Lt. Governor: Fiscal Solutions Essential to Saving Key Services
Elected leaders in New York and other states must make politically risky choices involving spending, taxes and public-employee pensions if the states are to maintain higher education, transportation and other essential services in coming years, Lieutenant Governor Richard Ravitch told a Rockefeller Institute forum on December 9.
Ravitch was appointed lieutenant governor by Governor David Paterson in July 2009. At the request of the governor and with the assistance of the Rockefeller Institute, Ravitch has been developing proposals to help lead New York State toward structural budgetary balance while educating the public about the nature of the state’s fiscal challenges. His reports have dealt with the overall scope of those challenges, recommendations for budget reforms, executive and legislative budget powers, rising Medicaid costs, and a deteriorating transportation infrastructure.
The Institute forum was Ravitch’s final public appearance in Albany while serving in office. Answering questions from Institute Deputy Director Robert Ward, the Lieutenant Governor repeated his previous warnings about the state’s structural budget gap. In a March 2010 report, the Lieutenant Governor estimated the structural budget gap — the mismatch between spending and revenue that will remain even if economic times improve — at over $13 billion.

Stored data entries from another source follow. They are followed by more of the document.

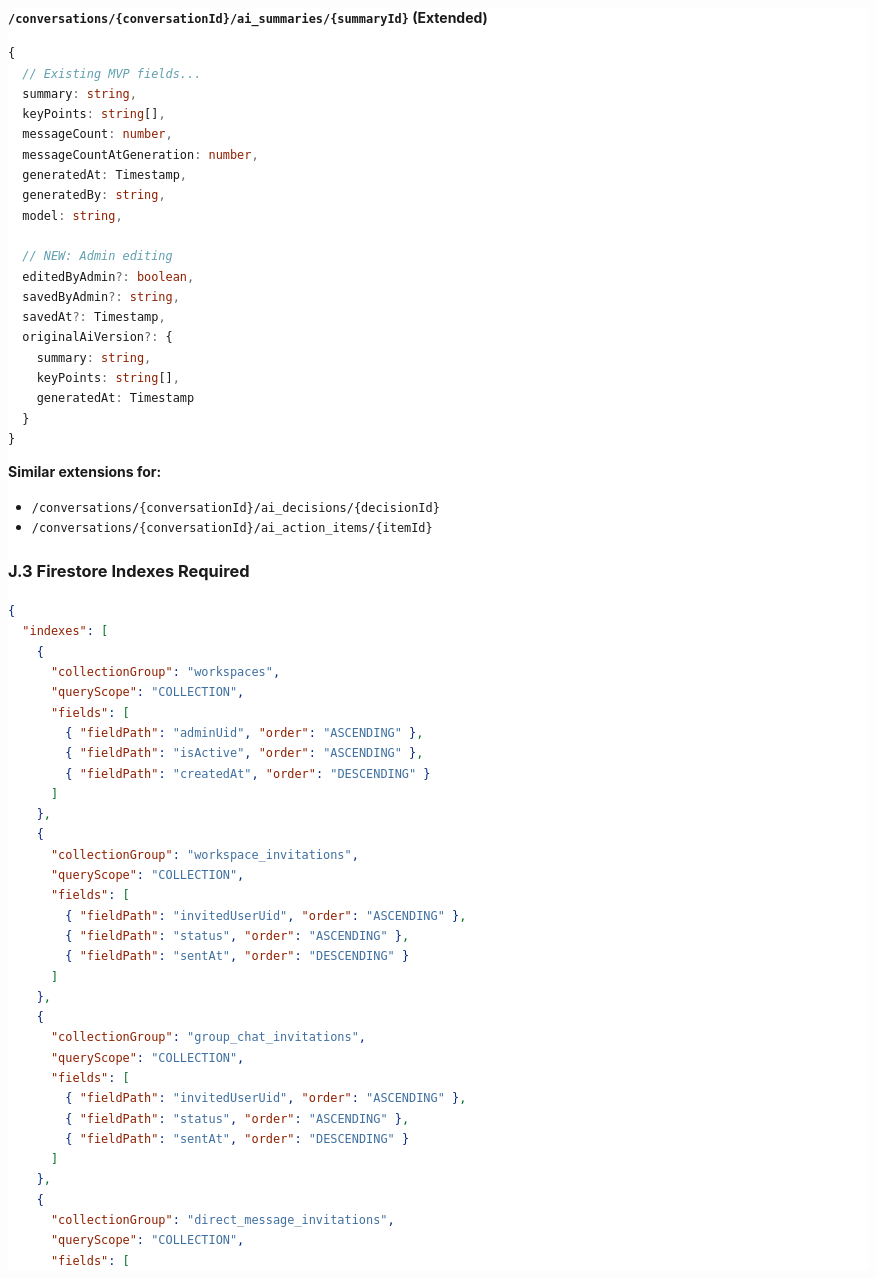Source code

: **`/conversations/{conversationId}/ai_summaries/{summaryId}` (Extended)**

```typescript
{
  // Existing MVP fields...
  summary: string,
  keyPoints: string[],
  messageCount: number,
  messageCountAtGeneration: number,
  generatedAt: Timestamp,
  generatedBy: string,
  model: string,
  
  // NEW: Admin editing
  editedByAdmin?: boolean,
  savedByAdmin?: string,
  savedAt?: Timestamp,
  originalAiVersion?: {
    summary: string,
    keyPoints: string[],
    generatedAt: Timestamp
  }
}
```

**Similar extensions for:**

- `/conversations/{conversationId}/ai_decisions/{decisionId}`
- `/conversations/{conversationId}/ai_action_items/{itemId}`

### J.3 Firestore Indexes Required

```json
{
  "indexes": [
    {
      "collectionGroup": "workspaces",
      "queryScope": "COLLECTION",
      "fields": [
        { "fieldPath": "adminUid", "order": "ASCENDING" },
        { "fieldPath": "isActive", "order": "ASCENDING" },
        { "fieldPath": "createdAt", "order": "DESCENDING" }
      ]
    },
    {
      "collectionGroup": "workspace_invitations",
      "queryScope": "COLLECTION",
      "fields": [
        { "fieldPath": "invitedUserUid", "order": "ASCENDING" },
        { "fieldPath": "status", "order": "ASCENDING" },
        { "fieldPath": "sentAt", "order": "DESCENDING" }
      ]
    },
    {
      "collectionGroup": "group_chat_invitations",
      "queryScope": "COLLECTION",
      "fields": [
        { "fieldPath": "invitedUserUid", "order": "ASCENDING" },
        { "fieldPath": "status", "order": "ASCENDING" },
        { "fieldPath": "sentAt", "order": "DESCENDING" }
      ]
    },
    {
      "collectionGroup": "direct_message_invitations",
      "queryScope": "COLLECTION",
      "fields": [
```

In the past, New York has avoided the issue of reconciling revenues with expenses, Ravitch said, because an infusion of surplus cash has always come through to cover its overspending. Those infusions have come in forms such as the sale of prisons or other assets, settlement of a lawsuit with tobacco companies, an influx of tax revenues related to short-term profits in the financial industry, and the federal stimulus package.
But many one-shot revenues are no longer available, and additional federal aid seems unlikely in the near future, Ravitch said. State officials in New York and across the country will need to make hard choices that take into account services they need to cut, taxes they need to raise, and where they need to invest.
One area that Ravitch said needs to change is New York's public employee pension system. State workers currently receive defined benefit pensions -- a type of retirement that has largely disappeared from the private sector -- in which the state is obligated to pay a certain amount when they retire. Ravitch said that for future employees, the state needs to shift to a defined contribution plan, like a 401(k) retirement plan, in which the amount paid out at retirement is dependent on how much the employee and employer contribute and on growth in those investments over time. Such a plan should include some minimum guarantee, he added.
Transportation and education are two areas where Ravitch said governments cannot afford to defer spending.
“You can duck. You can defer. But you cannot avoid paying for things you have committed to," he said.
The tough choices ahead — for the nation, for states and for cities and towns — will likely change the relationships among levels of government in our federalist system, Ravitch predicted. Officials will need to reconsider which responsibilities should fall to the federal government, which to the states and which to local governments. Shifting of responsibilities between state and local governments is likely to be seen first, he said.
Raising taxes may be one of the toughest decisions government officials must consider in a highly mobile, technological society, Ravitch said: If a state overtaxes a business, the company can quickly move to another state. It may be easiest to tax at the federal level, Ravitch said, to avoid what he called “artificial and temporary dislocations.” He mentioned the possibility of an increase in the federal gasoline tax, to fund infrastructure investments, as one example.
In the 1970s, Ravitch assisted New York City and state officials in helping the city avoid financial collapse. The key difference in trying to resolve the state’s problems, he said, is that the city had the option of declaring bankruptcy and reneging on obligations to creditors and employees, while states are not legally allowed to do so. The bankruptcy threat encouraged various interested parties — including unions that negotiated salaries for city employees and financial institutions that loaned the city money — to make some concessions that helped the city get back in the black. Similar groups do not have the same incentive to work with the state today, Ravitch said.
Introducing the day’s discussion, Rockefeller Institute Director Thomas L. Gais said the Lieutenant Governor has “educated many of us – many citizens of New York, people from around the country, many people who often didn’t hear what he wanted to say and often tried to change the subject.”
Gais added: “To the extent that there is more understanding of these and many other points about our state’s fiscal situation and practical ideas about how to remedy the problem, I think we have the Lieutenant Governor to thank.”
Ravitch predicted that officials in New York and other states will be forced to take action to correct their fiscal troubles when one of two things happens: governments run out of cash, or services diminish to such a point that many people are hurting.
Ultimately, he said, it’s the public that will need to force politicians to straighten up their fiscal messes.
“Until the public recognizes the seriousness of this,” Ravitch said, “I don’t think the political system is going to address it with the urgency that it should.”